Front page | perl.cvs.parrot |
Postings from January 2009
[svn:parrot] r35957 - in branches/strings/pseudocode: . ParrotEncoding
From:
simon
Date:
January 24, 2009 05:07
Subject:
[svn:parrot] r35957 - in branches/strings/pseudocode: . ParrotEncoding
Message ID:
20090124130708.64DA8CB9AE@x12.develooper.com
Author: simon
Date: Sat Jan 24 05:07:07 2009
New Revision: 35957
Added:
branches/strings/pseudocode/ParrotEncoding/
branches/strings/pseudocode/ParrotEncoding/Base.pm
branches/strings/pseudocode/ParrotEncoding/ParrotNative.pm
branches/strings/pseudocode/ParrotEncoding/UTF8.pm
Modified:
branches/strings/pseudocode/Encodings.pm
Log:
Rearrange things a bit, having all the encodings in one file was a bit unwieldy
Modified: branches/strings/pseudocode/Encodings.pm
==============================================================================
--- branches/strings/pseudocode/Encodings.pm (original)
+++ branches/strings/pseudocode/Encodings.pm Sat Jan 24 05:07:07 2009
@@ -1,183 +1,10 @@
-class ParrotEncoding::Base::Fixed {
- our $.width;
- method setup($str) { }
- method string_length($str) { return $str.strlen / $str.encoding.width; }
+use ParrotEncoding::Base;
- method string_char_iterate($str, $callback, $parameter) {
- for (0..self.string_length($str)-1) {
- $callback(self.char_at_index($str,$_), $parameter);
- }
- }
-
- # We assume in the base case that grapheme==char, which is true for
- # legacy, non-Unicode fixed width formats.

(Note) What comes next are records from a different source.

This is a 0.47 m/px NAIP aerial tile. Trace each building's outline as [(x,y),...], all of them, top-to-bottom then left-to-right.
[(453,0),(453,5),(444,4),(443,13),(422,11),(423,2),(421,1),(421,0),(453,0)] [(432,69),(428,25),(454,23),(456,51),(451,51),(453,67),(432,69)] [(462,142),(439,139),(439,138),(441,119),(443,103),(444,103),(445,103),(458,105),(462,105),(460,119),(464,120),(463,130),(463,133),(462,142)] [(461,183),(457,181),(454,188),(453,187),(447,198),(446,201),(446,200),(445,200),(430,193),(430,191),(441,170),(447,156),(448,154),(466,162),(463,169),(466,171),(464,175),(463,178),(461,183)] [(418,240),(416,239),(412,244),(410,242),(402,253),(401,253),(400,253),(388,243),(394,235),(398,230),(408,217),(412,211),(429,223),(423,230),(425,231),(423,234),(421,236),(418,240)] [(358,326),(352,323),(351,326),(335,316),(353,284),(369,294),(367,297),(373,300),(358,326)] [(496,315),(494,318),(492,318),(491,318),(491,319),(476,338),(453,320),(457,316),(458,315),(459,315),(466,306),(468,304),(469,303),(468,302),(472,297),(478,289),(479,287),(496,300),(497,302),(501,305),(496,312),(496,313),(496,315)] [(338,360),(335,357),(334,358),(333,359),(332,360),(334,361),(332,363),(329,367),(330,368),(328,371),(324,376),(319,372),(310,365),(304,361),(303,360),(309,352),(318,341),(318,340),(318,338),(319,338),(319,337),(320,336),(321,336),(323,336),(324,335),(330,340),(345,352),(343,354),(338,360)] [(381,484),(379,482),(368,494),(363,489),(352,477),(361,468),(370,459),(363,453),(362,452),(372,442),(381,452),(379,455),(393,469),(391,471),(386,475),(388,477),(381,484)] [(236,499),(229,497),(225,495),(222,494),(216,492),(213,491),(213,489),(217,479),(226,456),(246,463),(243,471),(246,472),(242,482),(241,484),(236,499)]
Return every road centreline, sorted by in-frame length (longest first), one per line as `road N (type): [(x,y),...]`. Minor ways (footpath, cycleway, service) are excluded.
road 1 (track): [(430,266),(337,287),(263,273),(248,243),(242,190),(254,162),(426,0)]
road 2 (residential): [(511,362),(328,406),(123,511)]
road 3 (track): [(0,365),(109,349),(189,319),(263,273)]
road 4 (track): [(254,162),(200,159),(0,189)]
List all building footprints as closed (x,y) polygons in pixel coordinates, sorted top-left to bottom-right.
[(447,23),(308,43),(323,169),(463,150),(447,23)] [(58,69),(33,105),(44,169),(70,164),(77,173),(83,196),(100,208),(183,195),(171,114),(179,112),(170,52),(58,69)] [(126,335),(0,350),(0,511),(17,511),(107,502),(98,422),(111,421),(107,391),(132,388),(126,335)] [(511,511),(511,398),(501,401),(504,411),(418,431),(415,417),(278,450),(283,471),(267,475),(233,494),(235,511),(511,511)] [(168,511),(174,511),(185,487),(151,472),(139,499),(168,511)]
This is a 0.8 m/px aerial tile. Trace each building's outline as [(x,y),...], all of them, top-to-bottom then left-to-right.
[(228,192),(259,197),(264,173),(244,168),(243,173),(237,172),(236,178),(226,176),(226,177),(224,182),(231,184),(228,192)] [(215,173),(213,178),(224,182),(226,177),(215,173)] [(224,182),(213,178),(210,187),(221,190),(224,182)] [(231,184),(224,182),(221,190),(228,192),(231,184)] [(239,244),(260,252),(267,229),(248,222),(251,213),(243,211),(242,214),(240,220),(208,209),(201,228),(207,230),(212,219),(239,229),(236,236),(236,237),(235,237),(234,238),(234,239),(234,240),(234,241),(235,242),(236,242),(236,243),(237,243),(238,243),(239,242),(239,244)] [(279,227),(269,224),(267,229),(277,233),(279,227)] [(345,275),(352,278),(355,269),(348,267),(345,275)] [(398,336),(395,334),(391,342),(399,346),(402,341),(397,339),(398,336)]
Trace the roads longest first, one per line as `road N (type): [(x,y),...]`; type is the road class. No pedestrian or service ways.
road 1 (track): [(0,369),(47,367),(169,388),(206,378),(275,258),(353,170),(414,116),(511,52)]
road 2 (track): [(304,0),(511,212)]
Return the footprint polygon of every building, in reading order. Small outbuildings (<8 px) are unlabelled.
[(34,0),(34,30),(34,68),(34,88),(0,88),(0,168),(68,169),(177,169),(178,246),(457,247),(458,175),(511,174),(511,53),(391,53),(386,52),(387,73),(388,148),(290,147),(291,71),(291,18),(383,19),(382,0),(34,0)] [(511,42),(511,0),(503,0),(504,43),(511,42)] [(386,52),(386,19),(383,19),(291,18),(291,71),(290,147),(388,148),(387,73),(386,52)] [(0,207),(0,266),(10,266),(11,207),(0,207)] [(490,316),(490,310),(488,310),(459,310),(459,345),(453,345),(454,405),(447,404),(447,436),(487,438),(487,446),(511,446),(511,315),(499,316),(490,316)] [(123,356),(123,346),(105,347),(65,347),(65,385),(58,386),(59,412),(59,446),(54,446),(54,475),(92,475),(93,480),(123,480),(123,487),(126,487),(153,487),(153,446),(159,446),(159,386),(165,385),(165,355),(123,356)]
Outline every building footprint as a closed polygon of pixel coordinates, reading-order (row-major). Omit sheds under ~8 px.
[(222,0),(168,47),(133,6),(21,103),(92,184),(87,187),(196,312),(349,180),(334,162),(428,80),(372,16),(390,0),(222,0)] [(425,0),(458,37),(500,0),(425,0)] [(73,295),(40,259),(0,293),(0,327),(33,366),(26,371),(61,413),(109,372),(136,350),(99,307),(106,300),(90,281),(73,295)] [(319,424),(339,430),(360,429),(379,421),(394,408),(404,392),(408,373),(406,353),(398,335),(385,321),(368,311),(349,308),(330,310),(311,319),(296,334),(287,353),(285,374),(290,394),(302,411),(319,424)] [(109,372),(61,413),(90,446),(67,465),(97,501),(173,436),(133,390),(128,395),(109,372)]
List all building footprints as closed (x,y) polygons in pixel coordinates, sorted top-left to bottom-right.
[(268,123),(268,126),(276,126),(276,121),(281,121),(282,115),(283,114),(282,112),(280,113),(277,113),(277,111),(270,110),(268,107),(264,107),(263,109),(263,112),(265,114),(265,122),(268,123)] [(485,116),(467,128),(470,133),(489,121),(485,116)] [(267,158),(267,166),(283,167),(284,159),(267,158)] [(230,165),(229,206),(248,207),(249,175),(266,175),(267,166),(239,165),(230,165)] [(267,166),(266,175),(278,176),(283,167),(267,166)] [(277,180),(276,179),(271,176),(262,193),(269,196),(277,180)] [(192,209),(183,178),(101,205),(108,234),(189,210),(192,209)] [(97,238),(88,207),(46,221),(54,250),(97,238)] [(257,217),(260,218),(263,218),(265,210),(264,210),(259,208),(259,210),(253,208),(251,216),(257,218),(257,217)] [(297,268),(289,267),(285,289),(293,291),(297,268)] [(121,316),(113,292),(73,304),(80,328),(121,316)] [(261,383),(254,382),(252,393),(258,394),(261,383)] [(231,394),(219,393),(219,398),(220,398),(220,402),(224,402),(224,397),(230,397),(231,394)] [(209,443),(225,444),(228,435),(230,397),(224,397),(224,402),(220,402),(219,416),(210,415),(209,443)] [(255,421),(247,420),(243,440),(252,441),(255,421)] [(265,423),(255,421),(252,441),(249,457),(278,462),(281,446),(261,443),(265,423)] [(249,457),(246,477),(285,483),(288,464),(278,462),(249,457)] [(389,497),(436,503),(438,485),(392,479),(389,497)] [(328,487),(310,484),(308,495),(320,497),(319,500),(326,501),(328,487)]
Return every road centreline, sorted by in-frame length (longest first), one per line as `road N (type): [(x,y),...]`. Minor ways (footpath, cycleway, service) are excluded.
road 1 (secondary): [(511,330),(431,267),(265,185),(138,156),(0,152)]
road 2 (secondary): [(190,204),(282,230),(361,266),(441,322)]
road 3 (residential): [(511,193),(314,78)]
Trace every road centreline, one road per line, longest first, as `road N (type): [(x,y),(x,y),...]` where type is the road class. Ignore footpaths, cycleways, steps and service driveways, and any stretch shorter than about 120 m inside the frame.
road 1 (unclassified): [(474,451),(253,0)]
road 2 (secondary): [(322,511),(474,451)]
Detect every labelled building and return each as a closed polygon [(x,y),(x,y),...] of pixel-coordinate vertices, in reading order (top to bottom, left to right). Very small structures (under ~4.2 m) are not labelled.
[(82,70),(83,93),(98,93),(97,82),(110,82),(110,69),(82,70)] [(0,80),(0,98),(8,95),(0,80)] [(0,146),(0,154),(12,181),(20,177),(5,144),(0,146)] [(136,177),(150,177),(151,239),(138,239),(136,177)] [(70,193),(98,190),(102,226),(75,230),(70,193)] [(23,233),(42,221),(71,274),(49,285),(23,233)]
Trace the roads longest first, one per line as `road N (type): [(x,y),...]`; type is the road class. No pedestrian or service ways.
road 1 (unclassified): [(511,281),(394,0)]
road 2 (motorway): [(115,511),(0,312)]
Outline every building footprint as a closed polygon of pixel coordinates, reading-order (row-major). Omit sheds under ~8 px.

Unicode fixed width
- # formats that care about graphemes can override.
-
- method grapheme_at_index($str, $index) {
- return [ self.char_at_index($str, $index) ];
- }
- method string_grapheme_iterate($str, $callback, $parameter) {
- for (0..self.string_length($str)-1) {
- $callback($str.encoding.grapheme_at_index($str,$_), $parameter);
- }
- }
-
- method chopn_inplace($str, $n) { $str.strlen -= $n * $.width }
-}
-
-class ParrotEncoding::Base::Variable {
- method setup($str) { }
- method string_length($str) {
- # This code written funny to be a bit more C-like
- my $data = 0;
- my $callback = sub ($char, $data is rw) { $data++ };
- $str.encoding.string_char_iterate($str, $callback, $data);
- return $data;
- }
-}
-
-class ParrotEncoding::UTF8 is ParrotEncoding::Base::Variable {
- sub _skip($c) {
- if $c <= 191 { return 1 }
- if 191 < $c < 224 { return 2 }
- return 3
- }
- sub _bytes_needed($c) {
- if $c < 0x80 { return 1 }
- if $c < 0x0800 { return 2 }
- return 3;
- }
- sub char_at_byteoffset ($str, $offset is rw) { # Private helper
- if ($offset > $str.strlen) { Parrot_debug_string($str); die "BUG: Asked for a byte "~$offset~" that's not there" };
- my $c = $str.buffer.[$offset++];
- if 191 < $c < 224 {
- if ($offset + 1 > $str.strlen) { die "BUG: UTF8 encoding ran off end of string" }
- $c = (($c +& 31) +< 6) +| ( $str.buffer.[$offset++] +& 63 );
- } elsif $c >= 224 {
- if ($offset + 2 > $str.strlen) { die "BUG: UTF8 encoding ran off end of string" }
- $c = (($c +& 15) +< 12)
- +| (( $str.buffer.[$offset++] +& 63 ) +< 6);
- $c +|= $str.buffer.[$offset++] +& 63;
- }
- return $c;
- }
-
- method append_char($str, $c) {
- $str.bufused += _bytes_needed($c);
- $str.strlen += _bytes_needed($c);
- if ($c < 0x80) {
- push $str.buffer, $c;
- } elsif ($c < 0x0800) {
- push $str.buffer, $c +> 6 +| 0xc0;
- push $str.buffer, $c +& 0x3f +| 0x80;
- } else {
- push $str.buffer, $c +> 12 +| 0xe0;
- push $str.buffer, $c +> 6 +& 0x3f +| 0x80;
- push $str.buffer, $c +& 0x3f +| 0x80;
- }
- }
-
- method append_grapheme($str, $g) {
- for (@($g)) { self.append_char($str, $_) }
- }
-
- method string_char_iterate ($str, $callback, $parameter) {
- my $index = 0;
- while ($index < $str.bufused) {
- $callback(char_at_byteoffset($str, $index), $parameter);
- }
- }
-
- method string_grapheme_iterate ($str, $callback, $parameter) {
- if ($str.charset !~~ ParrotCharset::Unicode) {
- # Although why you'd store non-Unicode in UTF8 is beyond me
- my $to_unicode = sub ($c, $subcallback) {
- $subcallback.[0].( [ $str.charset.to_unicode($c) ], $subcallback.[1]);
- };
- self.string_char_iterate($str, $to_unicode, [ $callback, $parameter ]);
- }
- # Collect characters into graphemes in a roughly O(n) way...
- my $index = 0;
- while ($index < $str.bufused) {
- my $c = char_at_byteoffset($str, $index);
-
- # If we're the last character, do the callback and give up
- if ($index >= $str.bufused) { $callback([$c], $parameter); return; }
-
- # At this point we know there is at least one following character.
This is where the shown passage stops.